宇宙飛行士候補者最終選抜試験


めずらしく漢字ばっかりのタイトル。昨日のNHKスペシャルは「宇宙飛行士はこうして生まれた ~密着・最終選抜試験」。先日、宇宙機構によって宇宙飛行士候補者が2名選ばれたが、その最終選考の様子を密着取材を放映していた。宇宙飛行士試験にカメラが入るのは初めてことだそうだ。

最終選考に残ったのは大西卓也さん(33)と油井亀美也さん(39)だということは既にニュース報道されているので、誰もが知っているところ。どうして最終的にこの二人になったのか、この番組を通して知りたいと誰もが思うだろう。

しかし、密着していたのは必ずしもこの二人ではない。むしろ選考に漏れた人の様子をたっぷり描いていた。

選抜試験の内容は、これまでマンガや映画やアニメなどで見てきたSFの世界そのもの。まるでSF映画をみているかのようだ。現実にそれらと同等の試験を受けている人たちの映像を目の当たりにして、SFの世界はもうSFではなくて現実であることを再認識した。

宇宙飛行士になるための適性がかなりシビアなところに設定されている。並みの人間ではこららをクリアするのはとても難しい。しかし審査員達が見極めているのは、能力というより適性。ナレーションによる解説は、どこでどのようなミスをして、それがどのように判断さえるのか説明していた。番組でピックアップされた映像がすべての判断材料ではないものの、適性判断がどのように下されているかはよくわかった。

ここで設定されている条件をクリアできそうな人は周囲を見渡してもなかなかいるものではない。

番組で印象的だったのは、チャレンジャー号爆発事故(1986年、あの映像は忘れられない)で夫を失ったオニヅカ夫人の話だった。夫人は、わずかな人しかなることができない宇宙飛行士の家族であることを、今でも誇りに思っている。良人を失った悲しみは大きいが、宇宙飛行士の任務そのものが、その後も家族を励まし続けているという。宇宙飛行士であることの影響力は計り知れない。

もう一つは、高校のときにスペースシャトルの映像をみて、そのビデオの内容をすべてノートに書き写した人物。それが宇宙飛行士になりたいという想いの原点だったこと。久しく忘れかけていた子どもの頃の夢を思い出す。
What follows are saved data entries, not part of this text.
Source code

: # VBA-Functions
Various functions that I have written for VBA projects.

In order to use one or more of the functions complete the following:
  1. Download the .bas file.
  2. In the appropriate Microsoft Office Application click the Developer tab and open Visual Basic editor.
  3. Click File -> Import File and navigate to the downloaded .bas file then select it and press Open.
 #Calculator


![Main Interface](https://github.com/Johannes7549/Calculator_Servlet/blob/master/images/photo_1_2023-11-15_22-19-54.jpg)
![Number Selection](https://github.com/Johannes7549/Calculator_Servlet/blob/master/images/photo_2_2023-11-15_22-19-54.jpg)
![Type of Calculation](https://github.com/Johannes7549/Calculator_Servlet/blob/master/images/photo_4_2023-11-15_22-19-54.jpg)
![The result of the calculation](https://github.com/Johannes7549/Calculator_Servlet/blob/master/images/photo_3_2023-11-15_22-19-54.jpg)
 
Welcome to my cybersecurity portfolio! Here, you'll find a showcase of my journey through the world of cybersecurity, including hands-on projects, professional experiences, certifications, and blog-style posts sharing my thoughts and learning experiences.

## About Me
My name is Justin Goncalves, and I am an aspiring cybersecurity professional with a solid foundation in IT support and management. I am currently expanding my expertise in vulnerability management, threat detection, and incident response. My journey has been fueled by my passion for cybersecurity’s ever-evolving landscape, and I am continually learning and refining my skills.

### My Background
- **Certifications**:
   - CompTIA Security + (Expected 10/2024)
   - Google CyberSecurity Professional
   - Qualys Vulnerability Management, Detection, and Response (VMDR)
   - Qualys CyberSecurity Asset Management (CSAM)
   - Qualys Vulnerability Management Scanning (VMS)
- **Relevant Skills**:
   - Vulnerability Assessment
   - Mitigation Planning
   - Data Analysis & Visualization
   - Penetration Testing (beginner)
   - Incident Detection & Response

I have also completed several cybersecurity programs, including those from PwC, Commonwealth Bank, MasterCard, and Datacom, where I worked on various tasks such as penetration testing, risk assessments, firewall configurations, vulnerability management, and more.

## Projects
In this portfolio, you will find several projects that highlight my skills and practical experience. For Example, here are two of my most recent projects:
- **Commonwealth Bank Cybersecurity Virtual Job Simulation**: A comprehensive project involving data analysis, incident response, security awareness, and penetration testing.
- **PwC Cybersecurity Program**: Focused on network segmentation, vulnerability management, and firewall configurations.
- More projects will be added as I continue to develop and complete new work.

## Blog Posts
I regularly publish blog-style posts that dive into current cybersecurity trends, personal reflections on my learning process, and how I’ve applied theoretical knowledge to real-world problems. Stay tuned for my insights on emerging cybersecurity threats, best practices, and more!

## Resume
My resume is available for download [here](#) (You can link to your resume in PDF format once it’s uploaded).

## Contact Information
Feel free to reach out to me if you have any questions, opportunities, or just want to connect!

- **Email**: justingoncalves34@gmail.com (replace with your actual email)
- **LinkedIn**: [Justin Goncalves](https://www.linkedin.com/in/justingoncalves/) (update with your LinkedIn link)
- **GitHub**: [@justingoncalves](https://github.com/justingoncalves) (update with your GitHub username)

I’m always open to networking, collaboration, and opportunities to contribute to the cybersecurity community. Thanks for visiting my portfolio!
いや、子どもの頃に夢をいだいていただろうか。純真に子供心になりたかったものって何? と自問する。

幼稚園のときのお誕生会のカードには、先生の字で「飛行機の運転手になりたい」と書いてあった。当時、伊丹に住んでいて毎日のように頭上の飛行機を眺めていた。そういえば、小学校の頃は、セスナやYS-11は別としても、ボーイング727とかDC-8とかは形だけでなく音で機種を聴き分けていた。ほんとうになりたかったのかもしれない。

夢が叶うことがないのは諦めるからだ。諦めないことの大切さ、夢に向かって努力することの楽しさを改めて感じた番組だった。

日本人宇宙飛行士候補者として選ばれた二人は、これからNASAで2年間の訓練を受け、それでようやく宇宙飛行士になれる。まだ宇宙への道のりは遠い。